Insyaallah Tuhan menghentikan ini, ternyata
betul hujannya berhenti. Tapi sebelumnya maaf, saya memang perias pengantin juga dukun manten. Kadang-kadang berbeda dengan perias pengantin biasa karena salon- salon itu juga perias pengantin. Dukun manten juga harus bisa mengeluarkan
sembogo. Sembogo ini adalah sebuah rapal
agar cahaya pengantin wanita ini keluar dan bisa menjadi manglingi. Dan ini tidak bisa didengar oleh siapapun, ini lewat batin. Rapal
sembogo ini tidak bisa di dengar oleh orang
lain, tapi kalau dilihat oleh mata tetap bisa. Nah seorang dukun manten bisa mengeluarkan sembogo. Membuat pengantin wanita menjadi bercahaya tidak merubah menjadi topeng. Ini beda. Ada pengantin yang tiba-tiba berubah menjadi sangat cantik dan berbeda dari aslinya, tetapi ada juga yang ‘oh ini masih mbak Hasna, tetapi terlihat sangat cantik sekali’ inilah sembogo. Doanya beda. 00:09:46 – 00:09:59 Peneliti Ini apa ya ada puasanya Bu?

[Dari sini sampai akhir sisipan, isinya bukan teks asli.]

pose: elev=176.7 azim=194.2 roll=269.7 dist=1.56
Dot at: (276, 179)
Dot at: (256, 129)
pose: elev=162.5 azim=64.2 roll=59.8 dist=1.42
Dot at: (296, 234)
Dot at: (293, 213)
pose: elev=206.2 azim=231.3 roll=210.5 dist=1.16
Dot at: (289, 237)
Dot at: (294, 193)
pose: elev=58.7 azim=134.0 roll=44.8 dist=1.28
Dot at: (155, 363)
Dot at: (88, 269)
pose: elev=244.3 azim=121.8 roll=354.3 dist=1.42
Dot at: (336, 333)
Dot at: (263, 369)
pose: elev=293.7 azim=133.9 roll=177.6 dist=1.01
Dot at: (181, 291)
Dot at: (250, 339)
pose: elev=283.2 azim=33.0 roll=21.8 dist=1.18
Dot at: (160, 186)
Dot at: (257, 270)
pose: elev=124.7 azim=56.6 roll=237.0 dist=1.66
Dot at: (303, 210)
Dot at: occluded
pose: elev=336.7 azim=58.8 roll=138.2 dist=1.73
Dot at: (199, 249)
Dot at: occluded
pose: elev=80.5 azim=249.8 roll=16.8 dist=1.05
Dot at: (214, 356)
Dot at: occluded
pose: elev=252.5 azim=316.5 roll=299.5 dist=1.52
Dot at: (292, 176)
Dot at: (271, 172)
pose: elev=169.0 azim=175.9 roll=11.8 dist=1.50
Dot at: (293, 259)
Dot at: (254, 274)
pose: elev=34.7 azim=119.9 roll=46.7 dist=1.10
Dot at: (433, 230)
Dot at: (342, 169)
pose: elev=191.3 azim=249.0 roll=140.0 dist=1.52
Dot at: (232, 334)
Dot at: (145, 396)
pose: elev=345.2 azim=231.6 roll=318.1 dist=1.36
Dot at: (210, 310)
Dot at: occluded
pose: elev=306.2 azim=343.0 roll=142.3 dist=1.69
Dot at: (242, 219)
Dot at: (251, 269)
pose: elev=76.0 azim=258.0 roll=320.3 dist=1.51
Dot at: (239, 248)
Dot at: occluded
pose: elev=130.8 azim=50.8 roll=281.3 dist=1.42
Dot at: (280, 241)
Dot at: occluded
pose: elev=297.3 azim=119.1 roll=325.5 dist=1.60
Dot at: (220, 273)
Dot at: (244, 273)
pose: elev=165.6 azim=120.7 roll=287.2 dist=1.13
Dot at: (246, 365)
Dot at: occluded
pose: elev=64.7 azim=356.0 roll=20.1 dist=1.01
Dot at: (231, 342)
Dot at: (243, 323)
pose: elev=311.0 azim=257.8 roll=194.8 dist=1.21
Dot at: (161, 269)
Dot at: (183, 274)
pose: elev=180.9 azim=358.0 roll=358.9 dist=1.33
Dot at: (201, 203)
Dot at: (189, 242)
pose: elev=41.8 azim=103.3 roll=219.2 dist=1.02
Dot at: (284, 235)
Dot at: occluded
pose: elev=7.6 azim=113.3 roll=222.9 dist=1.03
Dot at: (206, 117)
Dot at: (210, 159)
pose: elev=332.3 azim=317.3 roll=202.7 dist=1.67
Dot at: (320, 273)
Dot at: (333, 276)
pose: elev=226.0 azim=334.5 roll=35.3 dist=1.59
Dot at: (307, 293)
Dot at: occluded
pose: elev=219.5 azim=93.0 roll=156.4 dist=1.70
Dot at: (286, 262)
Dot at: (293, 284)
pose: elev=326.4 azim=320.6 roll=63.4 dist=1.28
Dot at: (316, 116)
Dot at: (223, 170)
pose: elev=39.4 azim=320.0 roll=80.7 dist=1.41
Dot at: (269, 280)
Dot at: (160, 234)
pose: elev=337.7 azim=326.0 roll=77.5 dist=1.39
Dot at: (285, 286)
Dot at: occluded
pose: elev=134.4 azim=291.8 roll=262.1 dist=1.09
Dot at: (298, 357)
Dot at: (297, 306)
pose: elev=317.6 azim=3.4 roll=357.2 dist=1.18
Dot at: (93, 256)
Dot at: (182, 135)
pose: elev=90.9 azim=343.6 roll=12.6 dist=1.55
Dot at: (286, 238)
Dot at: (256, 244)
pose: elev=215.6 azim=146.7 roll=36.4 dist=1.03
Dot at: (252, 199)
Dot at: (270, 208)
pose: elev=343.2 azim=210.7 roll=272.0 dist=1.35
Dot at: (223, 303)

00:09:50 – 00: Ibu Kinting Handoko
Begini. Karena kemungkinan perias pengantin atau dukun manten itu tidak sehat, sehingga dia tidak mungkin dia berpuasa, dan mengharuskan berpuasa dengan hal yang lain. Tetapi pengantin harus berpuasa, Senin Kamis, puasa menahan apa yang disenangi untuk tidak dimakan, misalnya harusnya senang jajan khusus beberapa hari puasa jajan ini disebut laku prihatin. Ini yang dilakukan oleh calon pengantin, puasa kan lebih bagus. Nanti pada saat hari H-nya akan bagus, misalnya puasanya 3 bulan sebelum
pernikahan. Tapi ya kalau tidak bisa berpuasa ya tidak apa-apa namun harus prihatin, bisa dalam bentuk apapun. Prihatin tidak jajan,
prihatin tidak menonton film, prihatin tidak
pergi ke mal, prihatin tidak belanja, itu sudah termasuk prihatin. Dukun manten itu bisa mengatasi masalah nah apa saja yang dibawa? Sama dengan perias pengantin, tentang maknanya ya dukun manten bisa membuat
mangling , bisa membuat calon pengantin
menjadi seperti bidadari karena kalau menjadi pengantin itu menjadi ratu dan raja sehari yang sangat diistimewakan. Nah, yang harus dilakukan oleh calon pengantin, pertama
ngadi salira ngadi busana, artinya
mempercantik badan ya luluran lalu berpakaian yang bersih tidak menggunakan baju berkali kali misalnya baju sudah dipakai dua kali masih dipakai lagi, ini tidak boleh. Kalau perlu melakukan spa, facial,
menghilangkan komedo, karena kalau wajah tanpa dirawat dan dirawat itu sangat berbeda. Kalau tidak dirawat, ketika dilihat ‘kok kulitnya keras, berjerawat’. Ibu ada contoh, pengantin jerawatan sampai infeksi, malam itu jerawatnya besar sekali dan infeksi, seorang perias pengantin tidak bisa mengatasi ini, tapi dukun manten kita tetep dari rumah ‘monggo kepercayaan masing-masing mari
berdoa, semoga besok diberi kelancaran, disembuhkan dari sakit saya.’ Paginya
memang tetap ada jerawatnya namun tidak parah, lalu diberi penutup jerawat. Jadi memang dihimbau untuk hati-hati betul saat akan facial. Ini gara-garanya dia memakai obat jerawat yang temannya cocok, tapi dianya tidak cocok sampai besar-besar infeksi jerawatnya. Kemudian menyesuaikan dengan keinginan pengantin akan menggunakan riasan apa, misalnya paes ageng, nah di paes
ageng ini rambut harus dinaikkan, supaya arah
rambutnya bisa searah dengan hari h, tidak pusing. Pada saat sudah mau Siraman, akad nikah kan dirias, calon pengantin sudah dihadapan perias maka harus menyatukan diri bathinnya.